Tips for a Successful Offering  

  • Offer Options - Survey employees annually to see what ways they prefer to receive retirement plan communications. Offering information and guidance through a variety of communication methods could be well worth the time and effort. 
  • Encourage Retirement Plan Check-Ups - Offer and encourage participants to do retirement plan reviews with a retirement consultant or a financial advisor.  
  • Make it Available - Evaluate your ability to make one-on-one meetings available at varying times throughout the work day. If an alternative is necessary, consider breakfast or lunch meetings, as opposed to after-hours meetings.  
  • Be Visible Call on executives, and other centers of influence, in your organization that can promote and attend in-person meetings. You may even ask them to kick-off or wrap-up the meeting with comments about why the company offers the plan and how participants can best take advantage of it. 


Because retirement plan education can take many forms, it’s important for plan sponsors to choose a retirement plan provider that offers on-site support in addition to other communication resources.
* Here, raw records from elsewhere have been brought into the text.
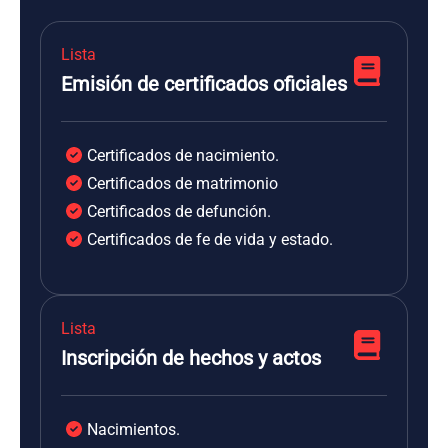
Lista
Emisión de certificados oficiales
Certificados de nacimiento.
Certificados de matrimonio
Certificados de defunción.
Certificados de fe de vida y estado.
Lista
Inscripción de hechos y actos
Nacimientos.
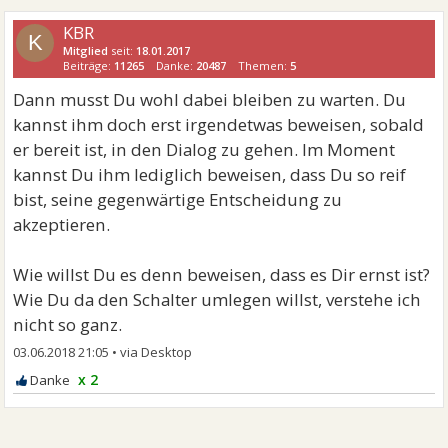
KBR
K
Mitglied
seit:
18.01.2017
Beiträge:
11265
Danke:
20487
Themen:
5
Dann musst Du wohl dabei bleiben zu warten. Du
kannst ihm doch erst irgendetwas beweisen, sobald
er bereit ist, in den Dialog zu gehen. Im Moment
kannst Du ihm lediglich beweisen, dass Du so reif
bist, seine gegenwärtige Entscheidung zu
akzeptieren.
Wie willst Du es denn beweisen, dass es Dir ernst ist?
Wie Du da den Schalter umlegen willst, verstehe ich
nicht so ganz.
03.06.2018 21:05
•
x 2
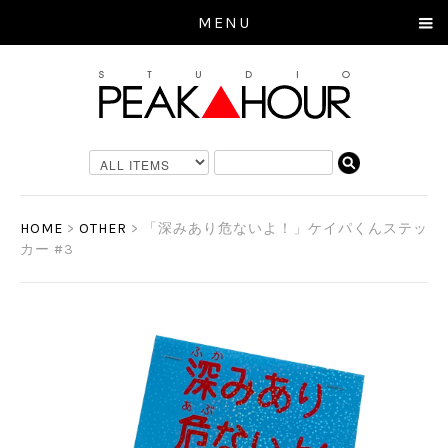
MENU
HOME
>
OTHER
>
「深みあり危ないよ！」ケイパくんステッ
カー #3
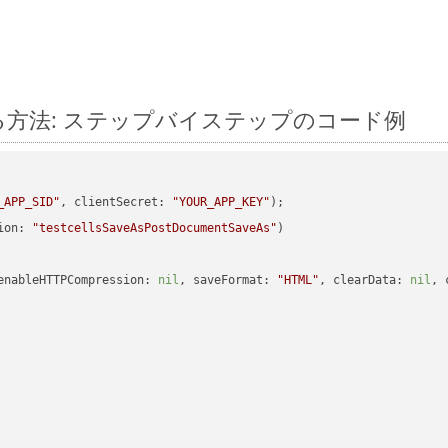
 に変換する方法: ステップバイステップのコード例
_APP_SID"
, clientSecret: 
"YOUR_APP_KEY"
ion: 
"testcellsSaveAsPostDocumentSaveAs"
enableHTTPCompression: 
nil
, saveFormat: 
"HTML"
, clearData: 
nil
, 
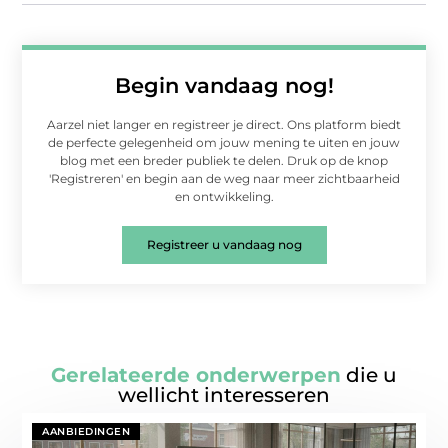
Begin vandaag nog!
Aarzel niet langer en registreer je direct. Ons platform biedt
de perfecte gelegenheid om jouw mening te uiten en jouw
blog met een breder publiek te delen. Druk op de knop
'Registreren' en begin aan de weg naar meer zichtbaarheid
en ontwikkeling.
Registreer u vandaag nog
Gerelateerde onderwerpen
die u
wellicht interesseren
AANBIEDINGEN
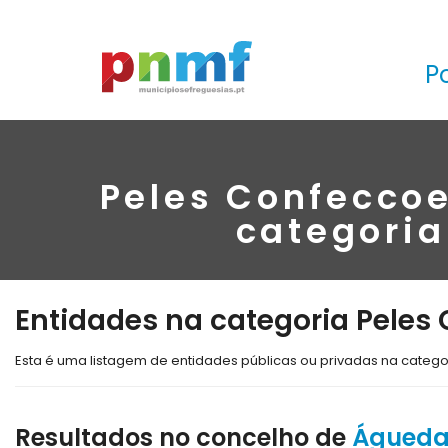
P
Peles Confeccoe
categoria
Entidades na categoria Peles
Esta é uma listagem de entidades públicas ou privadas na categ
Resultados no concelho de
Águed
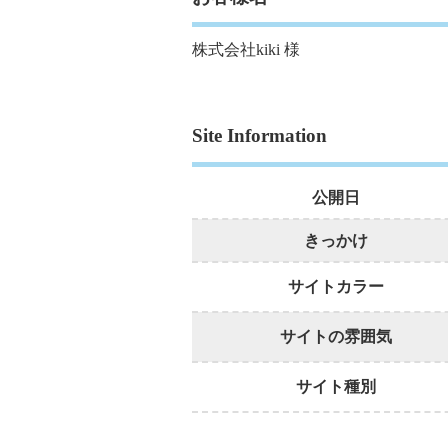
株式会社kiki 様
Site Information
公開日
きっかけ
サイトカラー
サイトの雰囲気
サイト種別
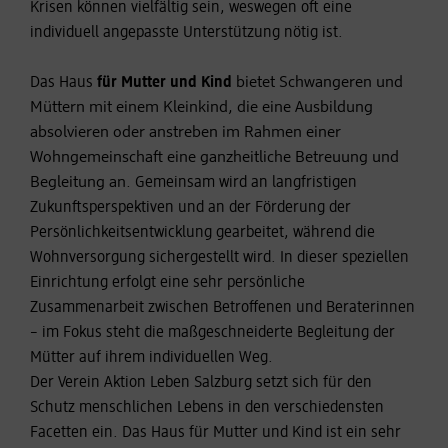
Krisen können vielfältig sein, weswegen oft eine
individuell angepasste Unterstützung nötig ist.
Das Haus
für Mutter und Kind
bietet Schwangeren und
Müttern mit einem Kleinkind, die eine Ausbildung
absolvieren oder anstreben im Rahmen einer
Wohngemeinschaft eine ganzheitliche Betreuung und
Begleitung an.
Gemeinsam wird an langfristigen
Zukunftsperspektiven und an der Förderung der
Persönlichkeitsentwicklung gearbeitet, während die
Wohnversorgung sichergestellt wird. In dieser speziellen
Einrichtung erfolgt eine sehr persönliche
Zusammenarbeit zwischen Betroffenen und Beraterinnen
– im Fokus steht die maßgeschneiderte Begleitung der
Mütter auf ihrem individuellen Weg.
Der Verein Aktion Leben Salzburg setzt sich für den
Schutz menschlichen Lebens in den verschiedensten
Facetten ein. Das Haus für Mutter und Kind ist ein sehr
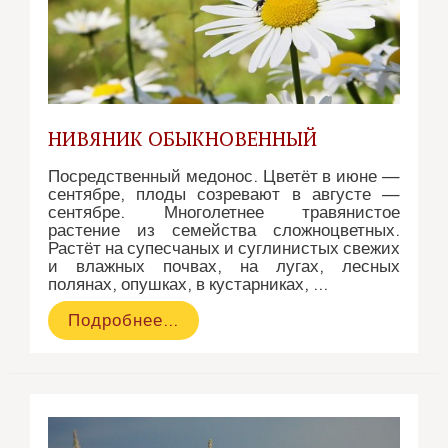
НИВЯНИК ОБЫКНОВЕННЫЙ
Посредственный медонос. Цветёт в июне —
сентябре, плоды созревают в августе —
сентябре. Многолетнее травянистое
растение из семейства сложноцветных.
Растёт на супесчаных и суглинистых свежих
и влажных почвах, на лугах, лесных
полянах, опушках, в кустарниках, …
Нивяник
Подробнее…
обыкновенный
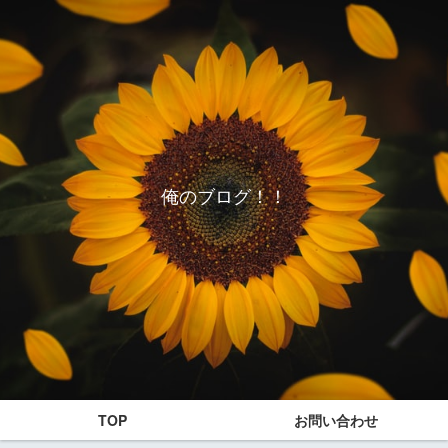
俺のブログ！！
TOP
お問い合わせ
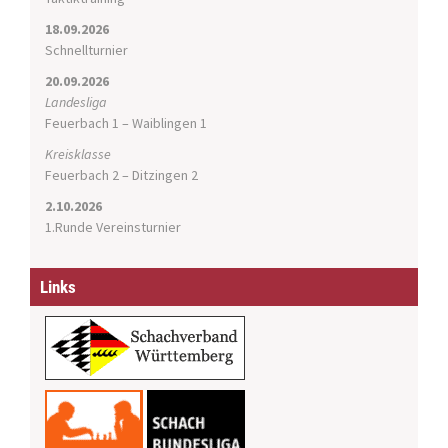
18.09.2026
Schnellturnier
20.09.2026
Landesliga
Feuerbach 1 – Waiblingen 1
Kreisklasse
Feuerbach 2 – Ditzingen 2
2.10.2026
1.Runde Vereinsturnier
Links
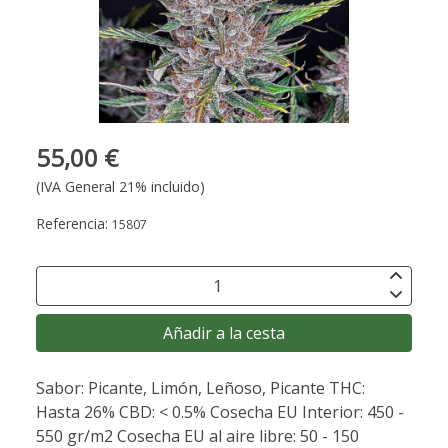
55,00 €
(IVA General 21% incluido)
Referencia:
15807
Añadir a la cesta
Sabor: Picante, Limón, Leñoso, Picante THC:
Hasta 26% CBD: < 0.5% Cosecha EU Interior: 450 -
550 gr/m2 Cosecha EU al aire libre: 50 - 150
Research shows that one-on-one sessions are the best way to motivate participants to take actions that boost their retirement readiness.  


Donna MacFarland, Senior Vice President, Chief Marketing Officer, Retirement Plan Services, Lincoln Financial Group. Lincoln Financial Group is the marketing name for Lincoln National Corporation (NYSE:LNC) and its affiliates.   


NOTE: This feature is to provide general information only, does not constitute legal advice, and cannot be used or substituted for legal or tax advice.